Prompt> Count the lines of the listing below where "down" shows up, and please answer with that number only.

Data excerpt>
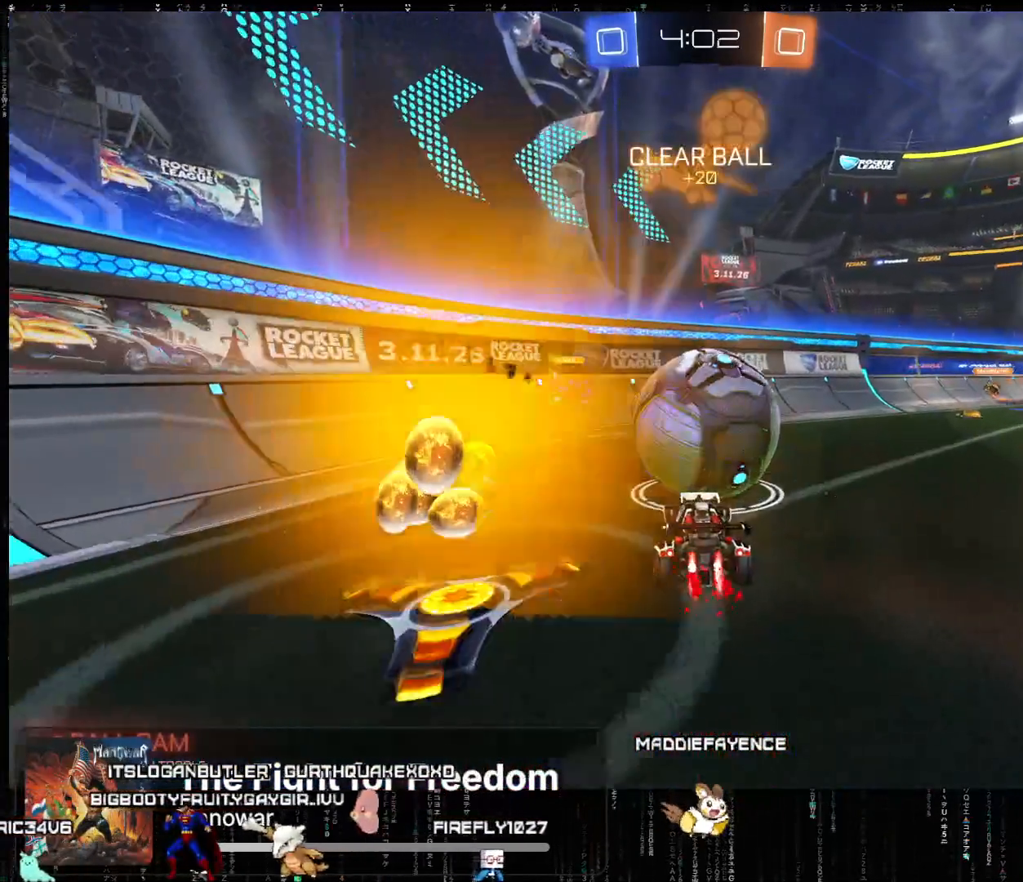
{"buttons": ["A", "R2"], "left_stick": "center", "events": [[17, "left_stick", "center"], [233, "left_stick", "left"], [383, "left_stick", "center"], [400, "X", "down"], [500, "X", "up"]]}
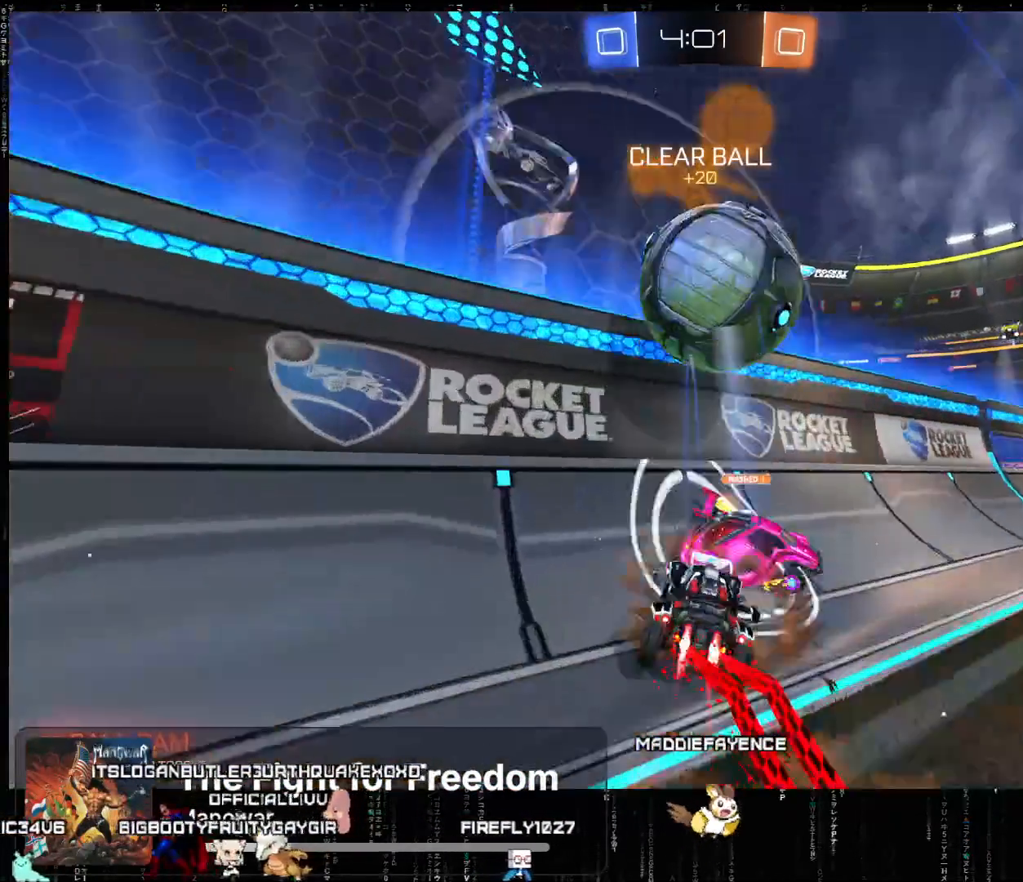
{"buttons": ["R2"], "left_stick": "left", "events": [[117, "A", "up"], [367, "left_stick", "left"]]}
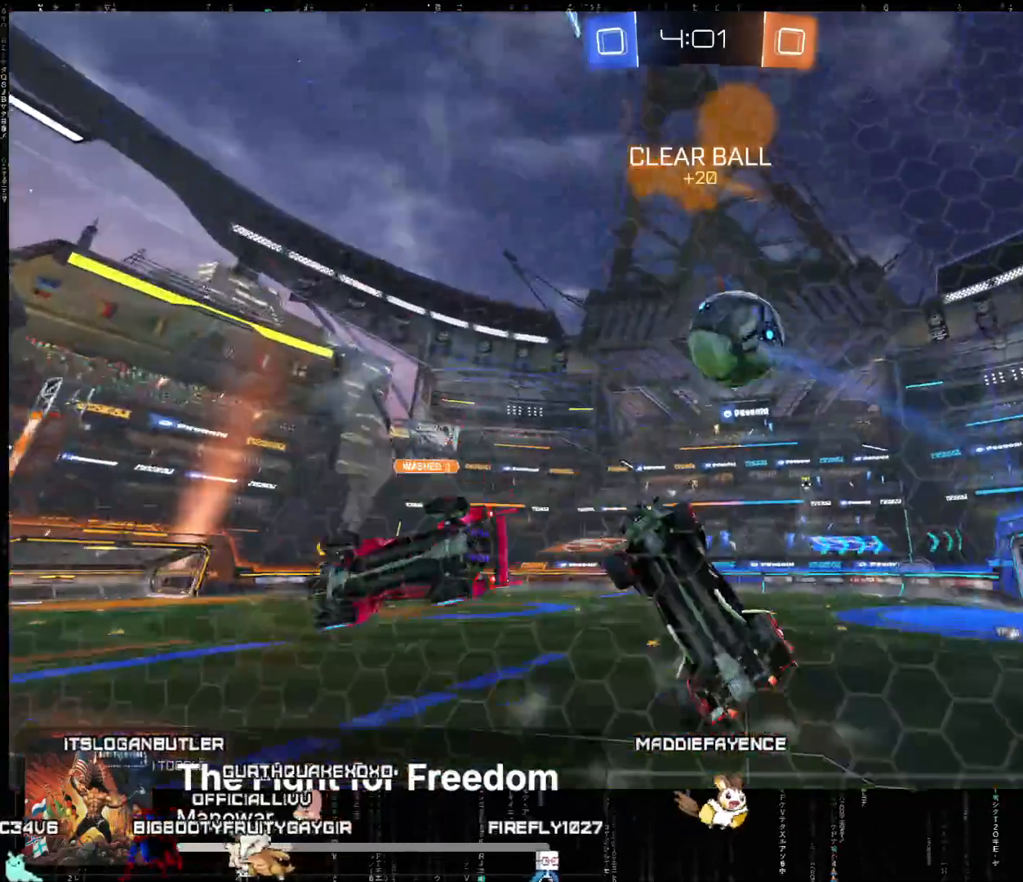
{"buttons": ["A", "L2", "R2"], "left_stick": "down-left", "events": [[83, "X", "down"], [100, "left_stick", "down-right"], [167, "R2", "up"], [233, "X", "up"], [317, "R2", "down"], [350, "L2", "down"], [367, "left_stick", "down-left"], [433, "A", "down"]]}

Exercise answer> 2